REQUIREMENT:
From the material below, pull each line containing the string "Amazon".

RECORDS PROVIDED:
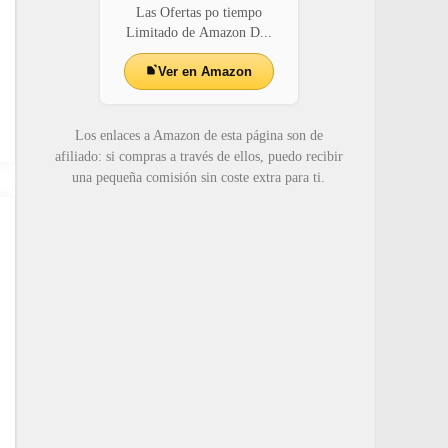
Las Ofertas po tiempo
Limitado de Amazon D...
Ver en Amazon
Los enlaces a Amazon de esta página son de
afiliado: si compras a través de ellos, puedo recibir
una pequeña comisión sin coste extra para ti.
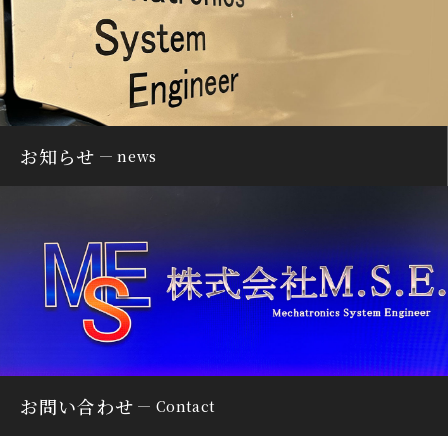
お知らせ
news
お問い合わせ
Contact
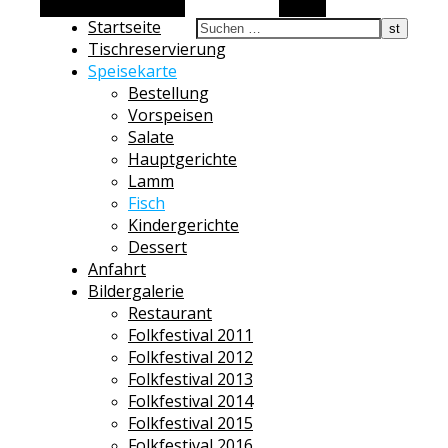
Alternative Seitenleiste
Suchen
Startseite
Tischreservierung
Speisekarte
Bestellung
Vorspeisen
Salate
Hauptgerichte
Lamm
Fisch
Kindergerichte
Dessert
Anfahrt
Bildergalerie
Restaurant
Folkfestival 2011
Folkfestival 2012
Folkfestival 2013
Folkfestival 2014
Folkfestival 2015
Folkfestival 2016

WRITTEN SOLUTION:
Limitado de Amazon D...
Ver en Amazon
Los enlaces a Amazon de esta página son de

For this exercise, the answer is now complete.